» TASK BRIEF: Return only the number of lines in the records below where the string "biyografi" shows up.

Top of MATERIAL FOR THIS TASK

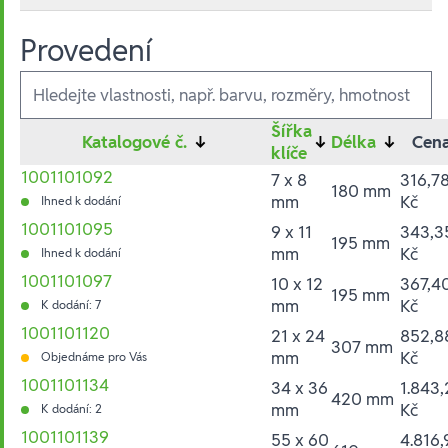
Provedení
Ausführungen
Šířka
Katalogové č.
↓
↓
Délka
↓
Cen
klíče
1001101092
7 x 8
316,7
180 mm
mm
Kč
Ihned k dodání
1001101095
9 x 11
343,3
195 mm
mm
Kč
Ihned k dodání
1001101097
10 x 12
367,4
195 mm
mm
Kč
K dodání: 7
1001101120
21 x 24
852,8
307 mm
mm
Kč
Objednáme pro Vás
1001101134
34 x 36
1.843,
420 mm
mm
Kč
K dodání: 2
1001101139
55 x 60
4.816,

Bottom of MATERIAL FOR THIS TASK
Top of MATERIAL FOR THIS TASK

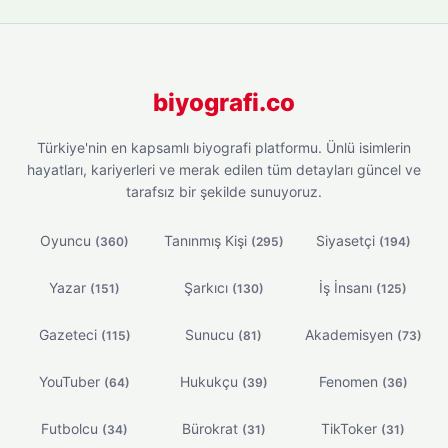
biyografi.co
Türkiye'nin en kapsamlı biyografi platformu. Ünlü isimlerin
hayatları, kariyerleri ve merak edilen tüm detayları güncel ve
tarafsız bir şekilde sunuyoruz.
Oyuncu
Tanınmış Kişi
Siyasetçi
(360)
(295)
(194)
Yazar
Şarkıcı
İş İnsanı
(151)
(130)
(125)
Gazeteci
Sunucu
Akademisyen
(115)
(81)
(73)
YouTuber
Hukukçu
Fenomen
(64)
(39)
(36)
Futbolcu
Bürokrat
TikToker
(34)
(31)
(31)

Bottom of MATERIAL FOR THIS TASK
Top of MATERIAL FOR THIS TASK

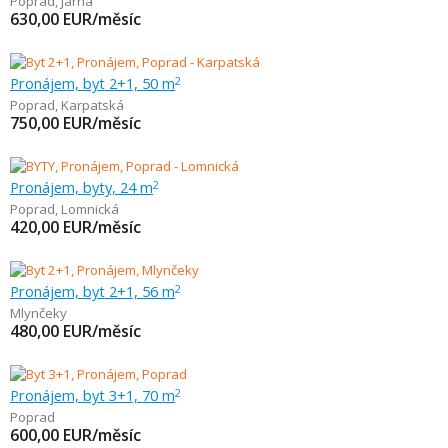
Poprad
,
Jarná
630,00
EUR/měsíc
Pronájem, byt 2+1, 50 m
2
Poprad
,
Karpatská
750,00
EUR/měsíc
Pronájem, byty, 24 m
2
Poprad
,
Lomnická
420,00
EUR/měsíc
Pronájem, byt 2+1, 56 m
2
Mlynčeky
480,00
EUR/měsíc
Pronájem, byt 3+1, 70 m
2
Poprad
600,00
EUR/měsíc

Bottom of MATERIAL FOR THIS TASK

» TASK RESULT: 2